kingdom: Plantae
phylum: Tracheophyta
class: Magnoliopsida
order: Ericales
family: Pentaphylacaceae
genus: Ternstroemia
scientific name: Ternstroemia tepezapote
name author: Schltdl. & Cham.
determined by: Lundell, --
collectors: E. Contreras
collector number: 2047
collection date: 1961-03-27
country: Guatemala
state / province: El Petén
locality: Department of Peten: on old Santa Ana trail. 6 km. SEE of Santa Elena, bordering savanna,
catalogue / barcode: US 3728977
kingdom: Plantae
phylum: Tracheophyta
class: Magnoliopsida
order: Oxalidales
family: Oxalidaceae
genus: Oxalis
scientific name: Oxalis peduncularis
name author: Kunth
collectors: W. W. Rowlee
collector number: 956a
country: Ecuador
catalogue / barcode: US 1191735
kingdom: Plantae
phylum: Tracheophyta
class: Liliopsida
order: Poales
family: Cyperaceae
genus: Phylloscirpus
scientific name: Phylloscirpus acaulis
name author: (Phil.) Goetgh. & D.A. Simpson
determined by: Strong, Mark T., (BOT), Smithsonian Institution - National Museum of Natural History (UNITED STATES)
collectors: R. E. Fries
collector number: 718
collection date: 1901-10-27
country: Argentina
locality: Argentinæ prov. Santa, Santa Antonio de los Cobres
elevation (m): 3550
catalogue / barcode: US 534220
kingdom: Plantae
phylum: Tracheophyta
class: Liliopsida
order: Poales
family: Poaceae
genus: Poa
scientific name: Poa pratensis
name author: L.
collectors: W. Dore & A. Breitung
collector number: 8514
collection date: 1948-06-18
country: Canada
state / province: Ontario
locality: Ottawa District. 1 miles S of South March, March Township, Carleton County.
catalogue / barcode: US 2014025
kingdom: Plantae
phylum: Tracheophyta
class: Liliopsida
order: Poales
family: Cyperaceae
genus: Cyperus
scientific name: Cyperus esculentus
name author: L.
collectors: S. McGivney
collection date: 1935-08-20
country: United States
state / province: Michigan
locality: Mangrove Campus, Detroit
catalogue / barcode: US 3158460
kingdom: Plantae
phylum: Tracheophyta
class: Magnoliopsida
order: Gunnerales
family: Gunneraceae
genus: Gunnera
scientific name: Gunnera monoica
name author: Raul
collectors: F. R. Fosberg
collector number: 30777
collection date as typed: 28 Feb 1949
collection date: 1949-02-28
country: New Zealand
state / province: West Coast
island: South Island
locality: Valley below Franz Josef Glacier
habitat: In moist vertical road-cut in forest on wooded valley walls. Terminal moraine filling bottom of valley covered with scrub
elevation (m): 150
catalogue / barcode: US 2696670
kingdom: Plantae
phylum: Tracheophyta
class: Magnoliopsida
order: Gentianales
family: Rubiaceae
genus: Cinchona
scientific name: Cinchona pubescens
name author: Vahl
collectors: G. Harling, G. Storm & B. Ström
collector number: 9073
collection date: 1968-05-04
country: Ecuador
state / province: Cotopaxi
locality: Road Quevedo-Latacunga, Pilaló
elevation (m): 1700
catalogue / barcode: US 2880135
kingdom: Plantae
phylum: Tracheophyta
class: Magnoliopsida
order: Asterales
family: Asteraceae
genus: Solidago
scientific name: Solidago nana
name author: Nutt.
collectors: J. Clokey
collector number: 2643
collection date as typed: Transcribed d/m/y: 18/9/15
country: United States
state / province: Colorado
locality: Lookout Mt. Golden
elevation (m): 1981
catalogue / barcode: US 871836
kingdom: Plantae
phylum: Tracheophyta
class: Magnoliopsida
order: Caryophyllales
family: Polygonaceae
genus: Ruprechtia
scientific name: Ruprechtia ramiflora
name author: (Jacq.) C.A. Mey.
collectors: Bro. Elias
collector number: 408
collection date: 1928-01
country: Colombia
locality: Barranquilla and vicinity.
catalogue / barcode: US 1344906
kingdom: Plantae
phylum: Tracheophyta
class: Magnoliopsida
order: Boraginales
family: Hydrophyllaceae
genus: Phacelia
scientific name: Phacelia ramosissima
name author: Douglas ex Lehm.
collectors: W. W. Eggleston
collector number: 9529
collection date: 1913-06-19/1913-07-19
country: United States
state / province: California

**PROBLEM STATEMENT:**
Can you reproduce the lines above exactly as they appear, from the line with "genus: Oxalis" up to and including the line with "locality: Valley below Franz Josef Glacier"?

**RESULT OF THIS EXERCISE:**
genus: Oxalis
scientific name: Oxalis peduncularis
name author: Kunth
collectors: W. W. Rowlee
collector number: 956a
country: Ecuador
catalogue / barcode: US 1191735
kingdom: Plantae
phylum: Tracheophyta
class: Liliopsida
order: Poales
family: Cyperaceae
genus: Phylloscirpus
scientific name: Phylloscirpus acaulis
name author: (Phil.) Goetgh. & D.A. Simpson
determined by: Strong, Mark T., (BOT), Smithsonian Institution - National Museum of Natural History (UNITED STATES)
collectors: R. E. Fries
collector number: 718
collection date: 1901-10-27
country: Argentina
locality: Argentinæ prov. Santa, Santa Antonio de los Cobres
elevation (m): 3550
catalogue / barcode: US 534220
kingdom: Plantae
phylum: Tracheophyta
class: Liliopsida
order: Poales
family: Poaceae
genus: Poa
scientific name: Poa pratensis
name author: L.
collectors: W. Dore & A. Breitung
collector number: 8514
collection date: 1948-06-18
country: Canada
state / province: Ontario
locality: Ottawa District. 1 miles S of South March, March Township, Carleton County.
catalogue / barcode: US 2014025
kingdom: Plantae
phylum: Tracheophyta
class: Liliopsida
order: Poales
family: Cyperaceae
genus: Cyperus
scientific name: Cyperus esculentus
name author: L.
collectors: S. McGivney
collection date: 1935-08-20
country: United States
state / province: Michigan
locality: Mangrove Campus, Detroit
catalogue / barcode: US 3158460
kingdom: Plantae
phylum: Tracheophyta
class: Magnoliopsida
order: Gunnerales
family: Gunneraceae
genus: Gunnera
scientific name: Gunnera monoica
name author: Raul
collectors: F. R. Fosberg
collector number: 30777
collection date as typed: 28 Feb 1949
collection date: 1949-02-28
country: New Zealand
state / province: West Coast
island: South Island
locality: Valley below Franz Josef Glacier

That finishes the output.